When the remaining candidate-core work is implemented:
- The CLI can render any tool call without knowing what tool kind it is — generic
tool.invoked → tool.completedframing handles the unknowns; rich rendering kicks in for known kinds. - Once artifact storage is candidate-stable, the web UI's diff review can use artifact endpoints directly; no more re-deriving diffs from filesystem state.
- An ACP server is a thin translator from this stream to ACP's wire format.
- Hooks (
PreToolUse,PostToolUse) get a stable contract: they receive thetool.invoked/tool.completedevent verbatim. - Later sub-agent work becomes tractable: the parent run can point at child run ids while each child keeps the same stream shape.
- Audit becomes a database query: "what shell commands did this agent run?" is
SELECT WHERE type='tool.shell.exited' AND run_id=X.
- Land this doc as a draft RFC. Review the candidate-core vs experimental split before implementation starts.

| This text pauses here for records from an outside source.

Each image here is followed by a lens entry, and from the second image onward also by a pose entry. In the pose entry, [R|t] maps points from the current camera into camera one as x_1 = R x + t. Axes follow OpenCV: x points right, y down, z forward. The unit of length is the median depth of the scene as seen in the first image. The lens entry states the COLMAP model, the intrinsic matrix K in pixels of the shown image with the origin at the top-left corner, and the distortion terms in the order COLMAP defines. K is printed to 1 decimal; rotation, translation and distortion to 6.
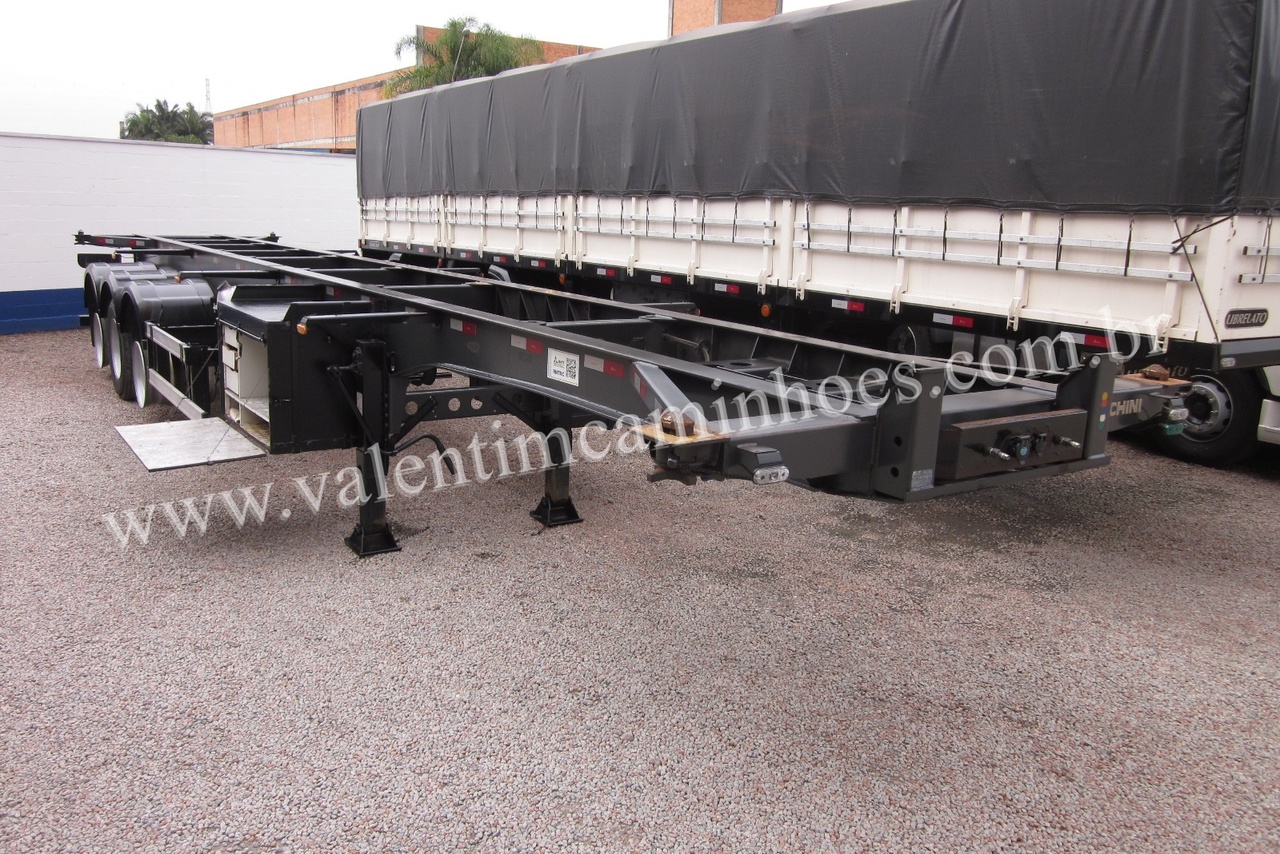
lens RADIAL K [[1065.6, 0, 647.6], [0, 1065.6, 425.8], [0, 0, 1]] dist [-0.043867, 0.018388]
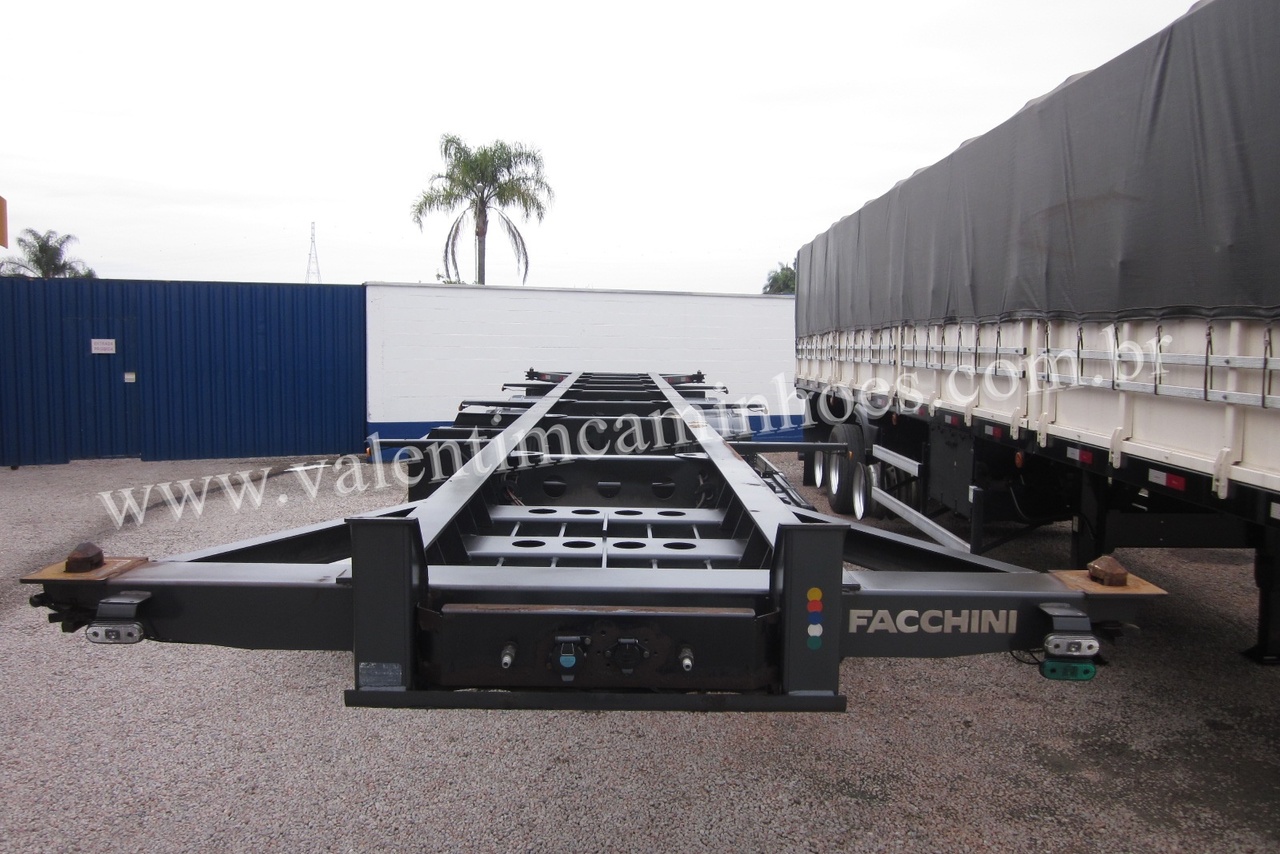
lens RADIAL K [[1065.6, 0, 648.1], [0, 1065.6, 430.7], [0, 0, 1]] dist [-0.043867, 0.018388]
pose [[0.836936, 0.027281, -0.546620, 0.346729], [-0.098727, 0.989898, -0.101759, -0.024970], [0.538322, 0.139132, 0.831175, 0.215922]]
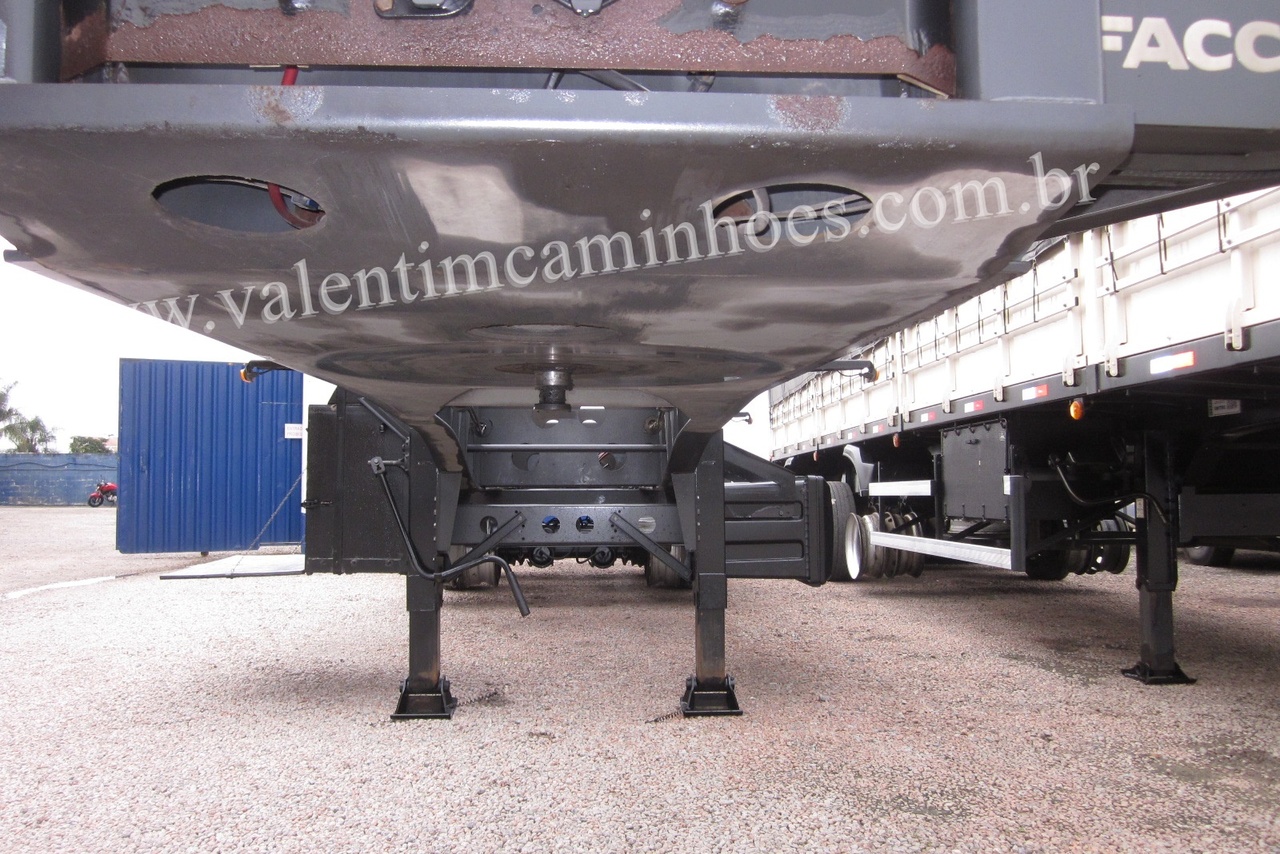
lens RADIAL K [[1065.6, 0, 646.2], [0, 1065.6, 430.1], [0, 0, 1]] dist [-0.043867, 0.018388]
pose [[0.855228, -0.064072, -0.514276, 0.240309], [-0.074847, 0.966655, -0.244902, 0.086136], [0.512819, 0.247939, 0.821914, 0.393962]]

- Prototype the envelope + a single tool family (
tool.shell.*) end-to-end in a feature branch. Wire one CLI command to consume it, end-to-end. - Generate schemas/types + golden fixtures for the candidate core.
- Land artifact storage separately before promoting
artifact.*or edit events into the stable core. - Migrate existing emitters one tool family at a time behind an explicit experimental flag.
- Cut over the web UI only after the schema is exercised by at least one non-web consumer.
- Mark v1.0 stable when candidate-core events are implemented, typed, fixture-tested, and consumed by all in-tree frontends that need them.
Estimated wall-clock for the runtime side: 4-6 weeks of focused work, dependent on the artifact-storage subsystem (which is the highest-risk unknown).